Cost benefit analysis needed for rural migration says researcher | ABC News
Originally published http://www.abc.net.au/news/2015-07-07/rural-migration-under-the-microscope/6599144
Encouraging migrants to move to rural areas is often touted as the solution to a tight labour market and the aging population.
But is there a concrete understanding of the benefits and costs of migration in regional areas?
In a submission to the Productivity Commission, the Regional Australia Institute has highlighted the gap in research.
Jack Archer, CEO of the Regional Australia Institute, said there needed to be a cost benefit analysis that was relevant to regional areas.
“We’d really like the Productivity Commission to clarify the costs and benefits of migration, because that’s going to be a good foundation for getting migration in rural areas right,” he said.
“We understand that the benefits of a migrant differ in different places and that is missing at the moment, so this is a really good opportunity within this productivity commission inquiry to get that sorted out.
“The evidence is really clear that international migration is an important part of regional economies and building regional populations.
“Between 2009 and 2014, we had about 100,000 skilled workers join regional Australia as a whole and 230,000 migrants in total have joined regional Australia.
“Forty per cent of those migrants are aged between 20-34, so it’s a really important part of the mix in growing and building thriving populations in regional Australia.”
Mr Archer was concerned that the Federal Government had asked the inquiry to look at charging migrants a fee in order to change make up of the migration intake.
“I think we need to be careful about charging migrants to come. We’re changing the way in which that works then into more of a transaction and I think we need to be careful in thinking about that,” he said.
While it may help the government bottom line in the short term, Mr Archer said it overlooked the long-term benefit migration offered regional areas.
“The primary benefit and the way we really benefit is by getting people to join our communities who are really committed to being here and really proud to be here and want to make a big contribution,” he said.
Highlighting the different needs of each regional area should be the focus of the inquiry, Mr Archer argued.
“Understanding regional skills needs and prioritising regional migration is a really important area where I think we can improve migration,” he said.
“We have really tight labour markets in lots of those rural areas, and so one of the things we’ve seen is that migration is really helping people in western New South Wales to stabilise the labour market and fill the jobs that need to be filled.

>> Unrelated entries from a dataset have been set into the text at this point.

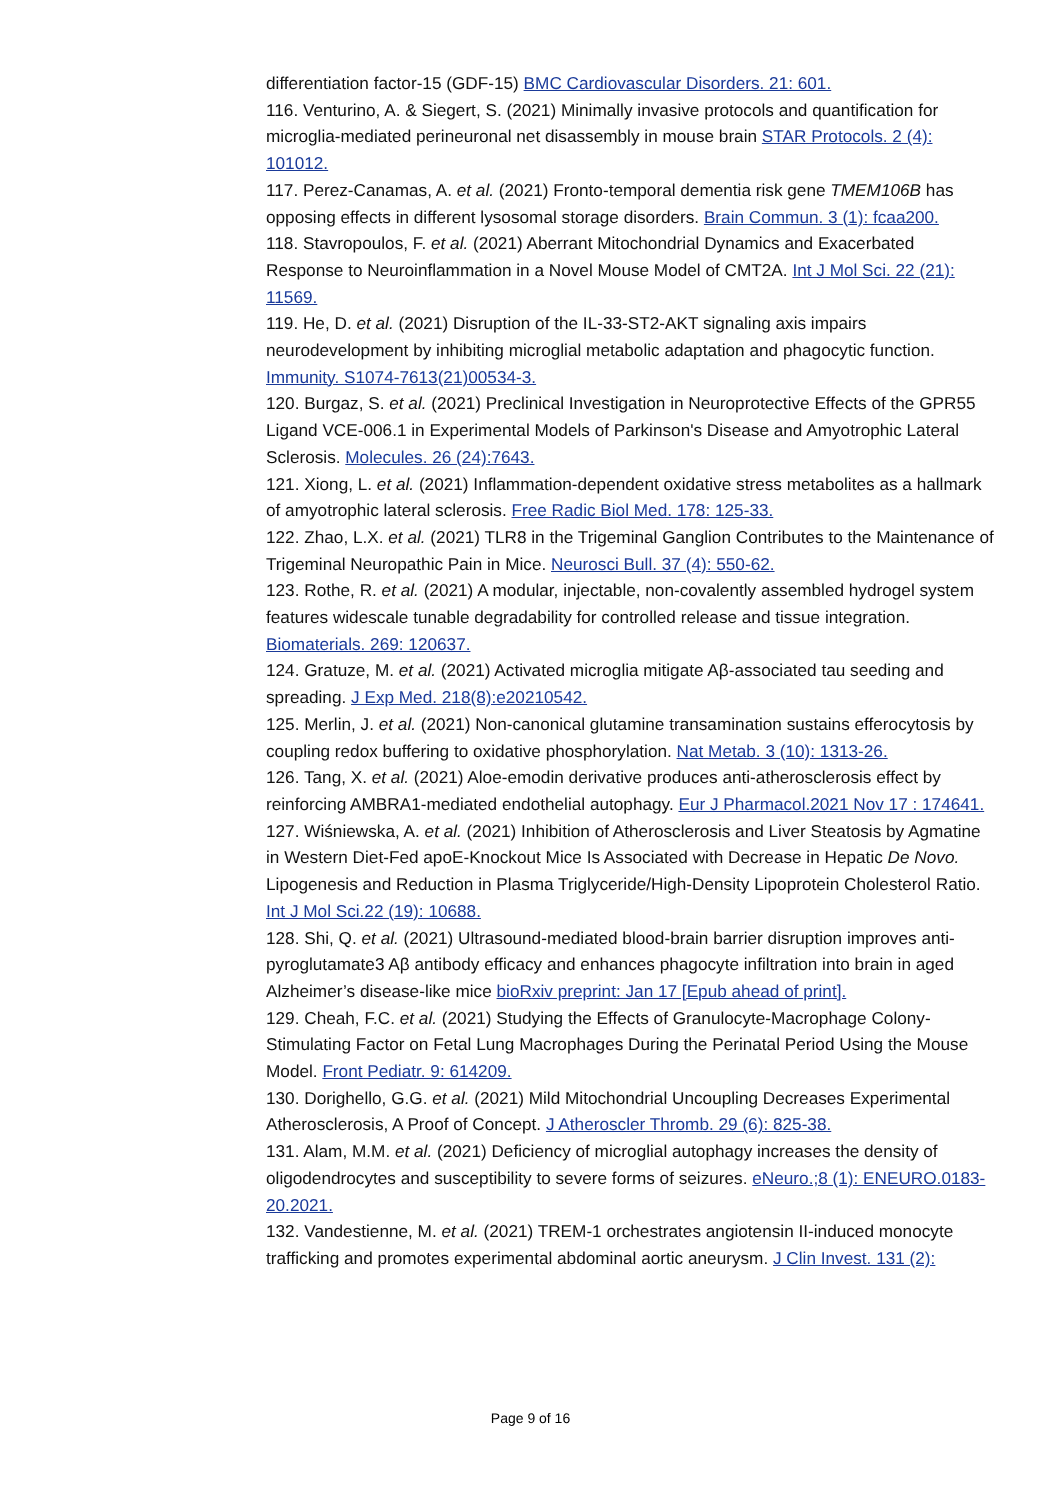differentiation factor-15 (GDF-15) BMC Cardiovascular Disorders. 21: 601.
116. Venturino, A. & Siegert, S. (2021) Minimally invasive protocols and quantification for microglia-mediated perineuronal net disassembly in mouse brain STAR Protocols. 2 (4): 101012.
117. Perez-Canamas, A. et al. (2021) Fronto-temporal dementia risk gene TMEM106B has opposing effects in different lysosomal storage disorders. Brain Commun. 3 (1): fcaa200.
118. Stavropoulos, F. et al. (2021) Aberrant Mitochondrial Dynamics and Exacerbated Response to Neuroinflammation in a Novel Mouse Model of CMT2A. Int J Mol Sci. 22 (21): 11569.
119. He, D. et al. (2021) Disruption of the IL-33-ST2-AKT signaling axis impairs neurodevelopment by inhibiting microglial metabolic adaptation and phagocytic function. Immunity. S1074-7613(21)00534-3.
120. Burgaz, S. et al. (2021) Preclinical Investigation in Neuroprotective Effects of the GPR55 Ligand VCE-006.1 in Experimental Models of Parkinson's Disease and Amyotrophic Lateral Sclerosis. Molecules. 26 (24):7643.
121. Xiong, L. et al. (2021) Inflammation-dependent oxidative stress metabolites as a hallmark of amyotrophic lateral sclerosis. Free Radic Biol Med. 178: 125-33.
122. Zhao, L.X. et al. (2021) TLR8 in the Trigeminal Ganglion Contributes to the Maintenance of Trigeminal Neuropathic Pain in Mice. Neurosci Bull. 37 (4): 550-62.
123. Rothe, R. et al. (2021) A modular, injectable, non-covalently assembled hydrogel system features widescale tunable degradability for controlled release and tissue integration. Biomaterials. 269: 120637.
124. Gratuze, M. et al. (2021) Activated microglia mitigate Aβ-associated tau seeding and spreading. J Exp Med. 218(8):e20210542.
125. Merlin, J. et al. (2021) Non-canonical glutamine transamination sustains efferocytosis by coupling redox buffering to oxidative phosphorylation. Nat Metab. 3 (10): 1313-26.
126. Tang, X. et al. (2021) Aloe-emodin derivative produces anti-atherosclerosis effect by reinforcing AMBRA1-mediated endothelial autophagy. Eur J Pharmacol.2021 Nov 17 : 174641.
127. Wiśniewska, A. et al. (2021) Inhibition of Atherosclerosis and Liver Steatosis by Agmatine in Western Diet-Fed apoE-Knockout Mice Is Associated with Decrease in Hepatic De Novo. Lipogenesis and Reduction in Plasma Triglyceride/High-Density Lipoprotein Cholesterol Ratio. Int J Mol Sci.22 (19): 10688.
128. Shi, Q. et al. (2021) Ultrasound-mediated blood-brain barrier disruption improves anti-pyroglutamate3 Aβ antibody efficacy and enhances phagocyte infiltration into brain in aged Alzheimer’s disease-like mice bioRxiv preprint: Jan 17 [Epub ahead of print].
129. Cheah, F.C. et al. (2021) Studying the Effects of Granulocyte-Macrophage Colony-Stimulating Factor on Fetal Lung Macrophages During the Perinatal Period Using the Mouse Model. Front Pediatr. 9: 614209.
130. Dorighello, G.G. et al. (2021) Mild Mitochondrial Uncoupling Decreases Experimental Atherosclerosis, A Proof of Concept. J Atheroscler Thromb. 29 (6): 825-38.
131. Alam, M.M. et al. (2021) Deficiency of microglial autophagy increases the density of oligodendrocytes and susceptibility to severe forms of seizures. eNeuro.;8 (1): ENEURO.0183-20.2021.
132. Vandestienne, M. et al. (2021) TREM-1 orchestrates angiotensin II-induced monocyte trafficking and promotes experimental abdominal aortic aneurysm. J Clin Invest. 131 (2):
Page 9 of 16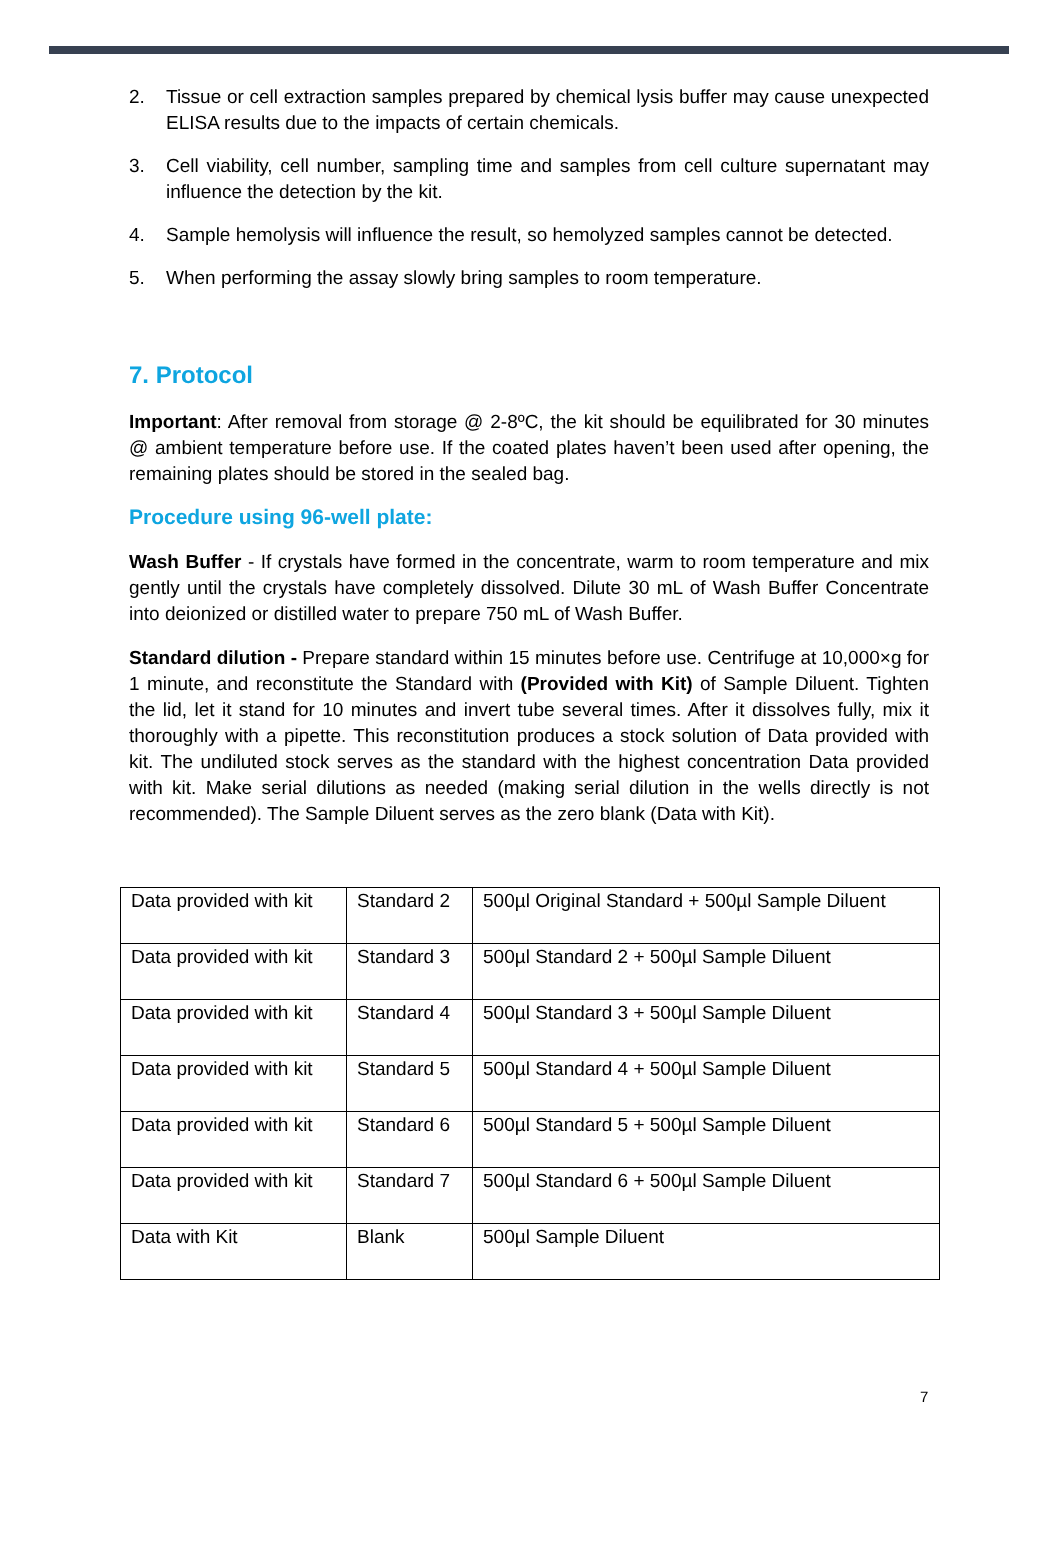2. Tissue or cell extraction samples prepared by chemical lysis buffer may cause unexpected ELISA results due to the impacts of certain chemicals.
3. Cell viability, cell number, sampling time and samples from cell culture supernatant may influence the detection by the kit.
4. Sample hemolysis will influence the result, so hemolyzed samples cannot be detected.
5. When performing the assay slowly bring samples to room temperature.
7. Protocol
Important: After removal from storage @ 2-8ºC, the kit should be equilibrated for 30 minutes @ ambient temperature before use. If the coated plates haven’t been used after opening, the remaining plates should be stored in the sealed bag.
Procedure using 96-well plate:
Wash Buffer - If crystals have formed in the concentrate, warm to room temperature and mix gently until the crystals have completely dissolved. Dilute 30 mL of Wash Buffer Concentrate into deionized or distilled water to prepare 750 mL of Wash Buffer.
Standard dilution - Prepare standard within 15 minutes before use. Centrifuge at 10,000×g for 1 minute, and reconstitute the Standard with (Provided with Kit) of Sample Diluent. Tighten the lid, let it stand for 10 minutes and invert tube several times. After it dissolves fully, mix it thoroughly with a pipette. This reconstitution produces a stock solution of Data provided with kit. The undiluted stock serves as the standard with the highest concentration Data provided with kit. Make serial dilutions as needed (making serial dilution in the wells directly is not recommended). The Sample Diluent serves as the zero blank (Data with Kit).
| Data provided with kit | Standard 2 | 500µl Original Standard + 500µl Sample Diluent |
| Data provided with kit | Standard 3 | 500µl Standard 2 + 500µl Sample Diluent |
| Data provided with kit | Standard 4 | 500µl Standard 3 + 500µl Sample Diluent |
| Data provided with kit | Standard 5 | 500µl Standard 4 + 500µl Sample Diluent |
| Data provided with kit | Standard 6 | 500µl Standard 5 + 500µl Sample Diluent |
| Data provided with kit | Standard 7 | 500µl Standard 6 + 500µl Sample Diluent |
| Data with Kit | Blank | 500µl Sample Diluent |
7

“The situation is quite different in south east NSW and places along the coast where often we do have significant unemployment, so what we really need to do in those areas is really target migration to those areas and focus on areas where migration can help to develop new jobs.
“A great example of where that works is the fact we have trouble getting very high quality chefs into regional tourism destinations.
“An example is Rick Stein’s Bannisters on the south coast that is led by a chef who worked with Rick in England.
“No doubt he is teaching a lot of local chefs in a top quality situation. That is also an attractor to the region and helps build the region as a whole.”